Nul royaume n'est stable si le bout d'une épée ne le soutient.
proverbe persan

Voyons un peu ce que nos amis vikings portaient sur eux comme armes. Nous sommes là en musure de donner une description fidèle car les lois précisaient la composition de l'armement de base !
En Suède, un bouclier, une lance, une épée, un casque , une cotte de maille, un arc et des flèches.

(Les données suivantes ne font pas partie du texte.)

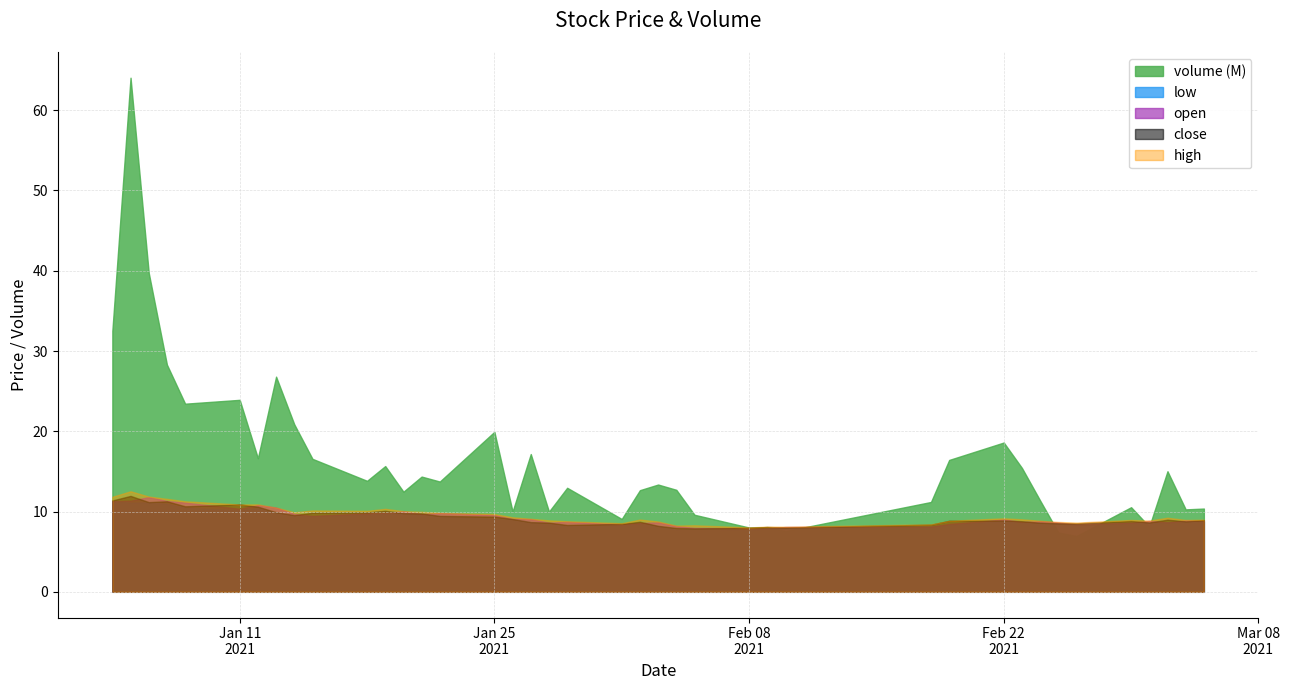

Which series has the largest total across all categories?

volume (M)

En Norvège, ajoutez une hache à tout ça !
Notons la précision , ici consignée Cum granos salis ( avec un grain de sel ) que donnera au XIII'S. ( mais sûrement à partir d'un original plus ancien ) , la Hirdfskrá ( rôle de la maison [du roi] norvégienne ) : " les armes sont sécurité et protection dans la guerre, honneur et distinction dans la paix, et elle représentent de bons investissements de capitaux utilisable en tous besoins susceptibles de survenir en quelques cas que ce soit ".
La hache de fabrication locale en général, est une arme redoutable, de jet ( handöx) ou d'assaut, d'ordinaire à un seul tranchant et à talon. Elle peut être large à long manche (öx vída), avoir des " cornes ", c'est à dire un fer courbe terminé par deux pointes ( snaghyrnd ), un très long manche ( bölox ) . Le fer est souvent réhaussé d'incrustation (mál ) d'argent ( silfrrekinn ). Mais c'est la fameuse épée longue ( environ 1 mètre de lame ) à tranchant double qui fait la fierté de son possesseur. Pourtant, le trempe du fer laissait parfois à désirer et les textes ne manque pas de nous reconter comment les combattants étaient obligés de redresser la lame sous leur talon pendant les pauses. La poignée, une bonne dizaine de centimètres délimitée en générale par deux gardes plates (hjölt ), est tout à fait caractéristique, encore que la garde superieur admettes diverses sortes de variantes et de décoration, de même que le fourreaux.

La lance (geirr) et l'épieu (spjót ) , armes de jet et d'estoc, sont en fer allongé typique, en forme de losange. Ce fer était cloué au manche par des geirnaglar ( clou de lance ) qui avaient une valeur juridique mais également religieuse. Ils étaient eux aussi, adornés de mál, sur le fer comme sur le talon ( aurfalr ) . L'arc (bógi) et les flèches ( örr ) semblent avoir été moins fréquent.
Les armes de protection mentionnent, la btynja ( broigne ), une cotte de mailles à anneaux de métal entrelacés qui a supplanté la treyja ou la panzari, cuirasse de lain ou de cuir. Le casque (hjálmr) ne porte PAS de cornes ( cet usage remonte bien plus loin et à des fin décoratives voir rituel ! ) il n'y a pas non plus de pointes ou encore des ailes !!!! Conique, à nasale, du type morion ( stálhúfa ), avec gorgerien ( hálsbjörg ) et protège joues ( kinnbjargar ), il est souvent réhaussé de plaques de metal historiées. Pour le bouclier, il à d'abords été rond ( buklari ) avec poignée de cuir et bosse centrale , puis oblong (skjöldr ) et ensuite rectangulaire éffilé vers le bas, plat ou courbe. C'est un objet de grand prix peint ou décoré.